• **Exercise**
Please repeat the text of every item below word for word, keeping each line as it appears.

+++

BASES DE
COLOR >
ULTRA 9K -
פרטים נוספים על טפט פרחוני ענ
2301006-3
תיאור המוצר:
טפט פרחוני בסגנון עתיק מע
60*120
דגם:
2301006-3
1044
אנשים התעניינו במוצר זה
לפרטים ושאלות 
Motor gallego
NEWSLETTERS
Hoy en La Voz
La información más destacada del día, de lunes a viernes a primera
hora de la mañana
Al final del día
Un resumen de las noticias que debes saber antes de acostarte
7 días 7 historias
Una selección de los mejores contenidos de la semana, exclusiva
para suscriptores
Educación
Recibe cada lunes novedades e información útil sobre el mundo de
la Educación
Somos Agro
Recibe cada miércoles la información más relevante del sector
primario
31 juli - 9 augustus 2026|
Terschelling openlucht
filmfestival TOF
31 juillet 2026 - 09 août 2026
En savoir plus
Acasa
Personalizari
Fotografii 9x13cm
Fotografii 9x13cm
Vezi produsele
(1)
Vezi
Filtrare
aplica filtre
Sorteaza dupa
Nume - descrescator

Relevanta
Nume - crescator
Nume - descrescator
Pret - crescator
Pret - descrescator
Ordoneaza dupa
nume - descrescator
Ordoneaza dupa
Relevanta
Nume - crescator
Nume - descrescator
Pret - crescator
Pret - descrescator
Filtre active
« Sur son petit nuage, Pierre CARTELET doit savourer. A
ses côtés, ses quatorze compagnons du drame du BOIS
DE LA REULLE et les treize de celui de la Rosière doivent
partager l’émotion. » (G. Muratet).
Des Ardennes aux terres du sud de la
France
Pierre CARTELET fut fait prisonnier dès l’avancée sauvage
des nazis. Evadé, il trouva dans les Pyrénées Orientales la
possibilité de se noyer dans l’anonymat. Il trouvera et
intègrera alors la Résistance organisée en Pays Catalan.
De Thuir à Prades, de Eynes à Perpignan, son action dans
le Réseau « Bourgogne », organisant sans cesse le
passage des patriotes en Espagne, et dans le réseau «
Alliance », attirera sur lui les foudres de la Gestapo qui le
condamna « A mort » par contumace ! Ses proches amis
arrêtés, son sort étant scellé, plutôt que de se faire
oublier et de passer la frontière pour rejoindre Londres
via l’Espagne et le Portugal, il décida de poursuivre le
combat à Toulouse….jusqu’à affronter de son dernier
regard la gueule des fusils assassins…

+++

• **Worked solution**
BASES DE
COLOR >
ULTRA 9K -
פרטים נוספים על טפט פרחוני ענ
2301006-3
תיאור המוצר:
טפט פרחוני בסגנון עתיק מע
60*120
דגם:
2301006-3
1044
אנשים התעניינו במוצר זה
לפרטים ושאלות 
Motor gallego
NEWSLETTERS
Hoy en La Voz
La información más destacada del día, de lunes a viernes a primera
hora de la mañana
Al final del día
Un resumen de las noticias que debes saber antes de acostarte
7 días 7 historias
Una selección de los mejores contenidos de la semana, exclusiva
para suscriptores
Educación
Recibe cada lunes novedades e información útil sobre el mundo de
la Educación
Somos Agro
Recibe cada miércoles la información más relevante del sector
primario
31 juli - 9 augustus 2026|
Terschelling openlucht
filmfestival TOF
31 juillet 2026 - 09 août 2026
En savoir plus
Acasa
Personalizari
Fotografii 9x13cm
Fotografii 9x13cm
Vezi produsele
(1)
Vezi
Filtrare
aplica filtre
Sorteaza dupa
Nume - descrescator

Relevanta
Nume - crescator
Nume - descrescator
Pret - crescator
Pret - descrescator
Ordoneaza dupa
nume - descrescator
Ordoneaza dupa
Relevanta
Nume - crescator
Nume - descrescator
Pret - crescator
Pret - descrescator
Filtre active
« Sur son petit nuage, Pierre CARTELET doit savourer. A
ses côtés, ses quatorze compagnons du drame du BOIS
DE LA REULLE et les treize de celui de la Rosière doivent
partager l’émotion. » (G. Muratet).
Des Ardennes aux terres du sud de la
France
Pierre CARTELET fut fait prisonnier dès l’avancée sauvage
des nazis. Evadé, il trouva dans les Pyrénées Orientales la
possibilité de se noyer dans l’anonymat. Il trouvera et
intègrera alors la Résistance organisée en Pays Catalan.
De Thuir à Prades, de Eynes à Perpignan, son action dans
le Réseau « Bourgogne », organisant sans cesse le
passage des patriotes en Espagne, et dans le réseau «
Alliance », attirera sur lui les foudres de la Gestapo qui le
condamna « A mort » par contumace ! Ses proches amis
arrêtés, son sort étant scellé, plutôt que de se faire
oublier et de passer la frontière pour rejoindre Londres
via l’Espagne et le Portugal, il décida de poursuivre le
combat à Toulouse….jusqu’à affronter de son dernier
regard la gueule des fusils assassins…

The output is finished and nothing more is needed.